Purpose of the Study:

  • To elucidate the molecular mechanisms underlying NMDAR-mediated excitotoxic neuronal death.
  • To identify novel molecular targets for mitigating excitotoxicity.
  • To investigate the interaction between NMDARs and other ion channels in neuronal death.

Main Methods:

  • Investigated the interaction between NMDARs and the transient receptor potential melastatin 4 (TRPM4) channel.
  • Utilized small molecule inhibitors to disrupt the identified NMDAR-TRPM4 interaction.
  • Assessed the impact of this disruption on neuronal survival in an in vitro stroke model.

Main Results:

  • A novel interaction between NMDARs and TRPM4 was discovered, essential for NMDAR-induced neuronal death.
  • Disruption of the NMDAR-TRPM4 interaction significantly reduced excitotoxicity in a stroke model.
  • Therapeutic intervention preserved physiological NMDAR signaling while preventing cell death.

Conclusions:

  • The NMDAR-TRPM4 interaction is a key mediator of excitotoxic neuronal death.
  • Targeting this specific interaction offers a promising strategy for treating stroke and other excitotoxic neurological conditions.
  • This finding provides a molecular basis for selective NMDAR modulation in neuroprotection.

| Source information |
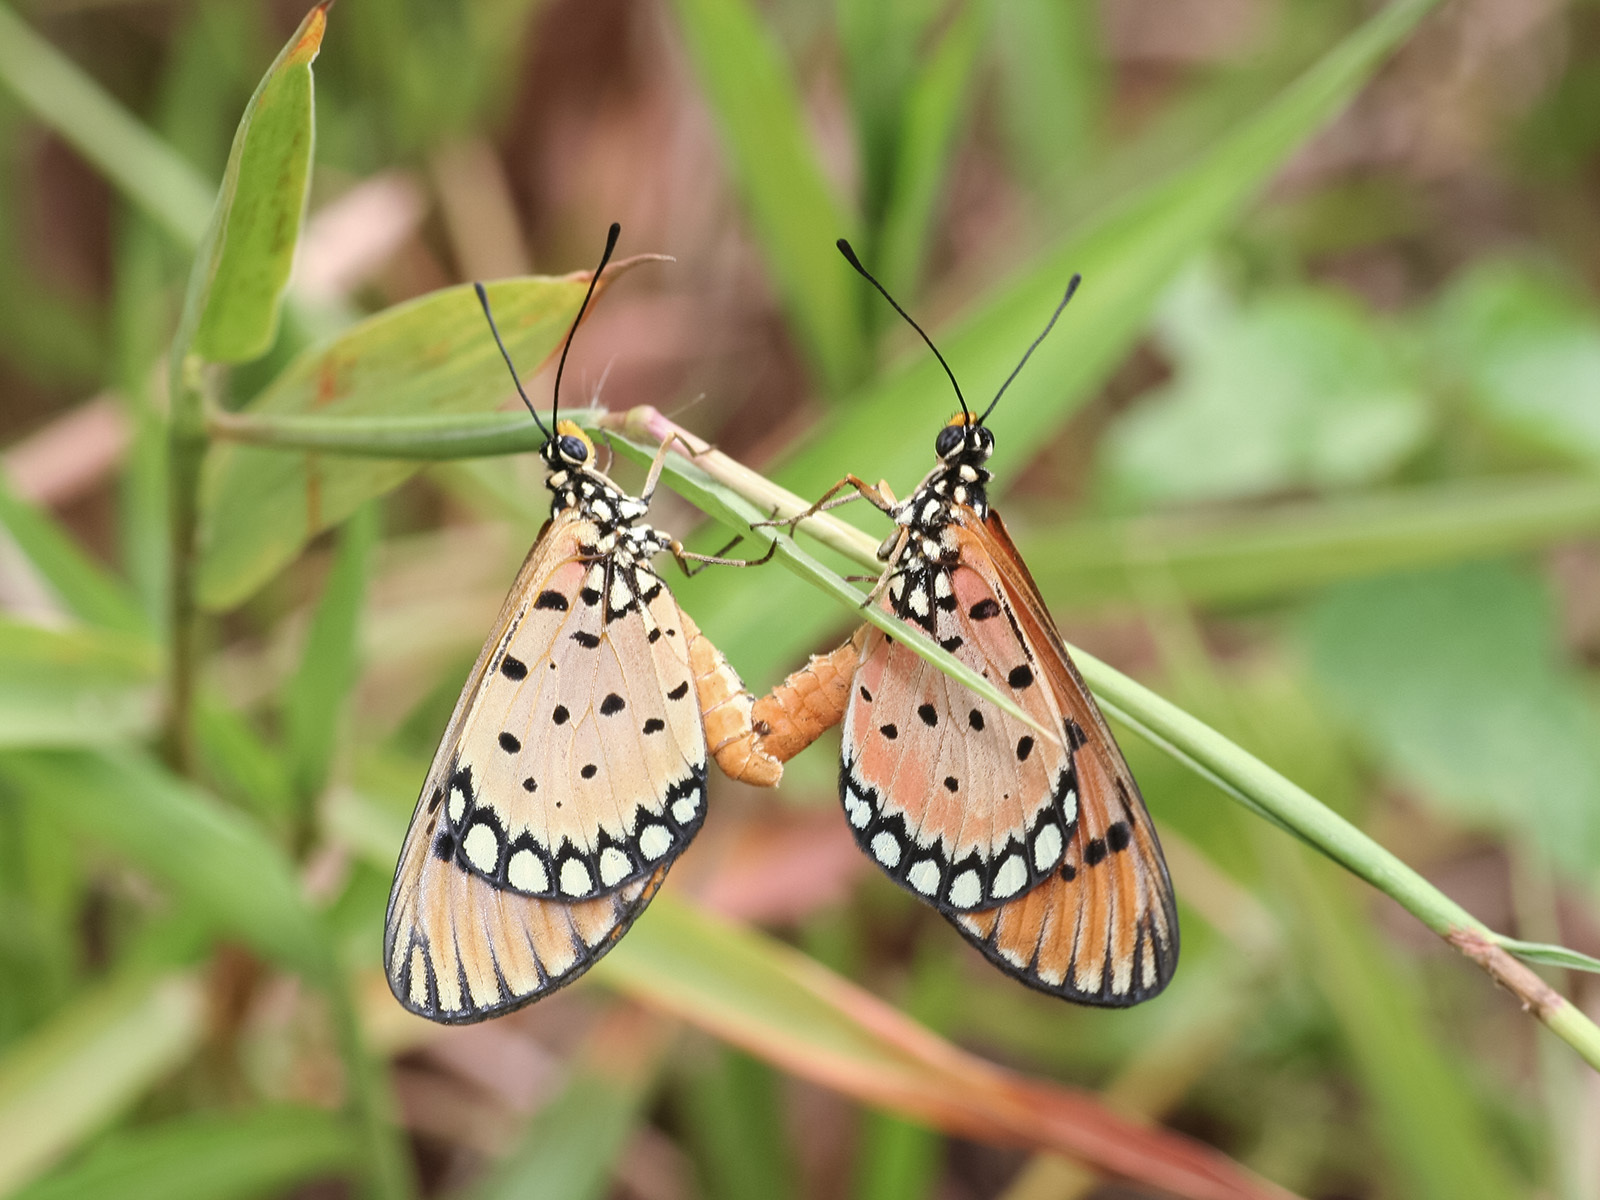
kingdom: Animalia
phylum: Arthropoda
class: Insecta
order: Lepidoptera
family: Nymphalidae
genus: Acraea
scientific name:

| Tasks and exercises |
1. List every section heading in the study summary.
2. Quote the study summary from "Purpose of the" up to and including "for mitigating excitotoxicity.".
Work from the study summary alone.

| Solutions below |
1.
Purpose of the Study
Main Methods
Main Results
Conclusions

2.
Purpose of the Study:

  • To elucidate the molecular mechanisms underlying NMDAR-mediated excitotoxic neuronal death.
  • To identify novel molecular targets for mitigating excitotoxicity.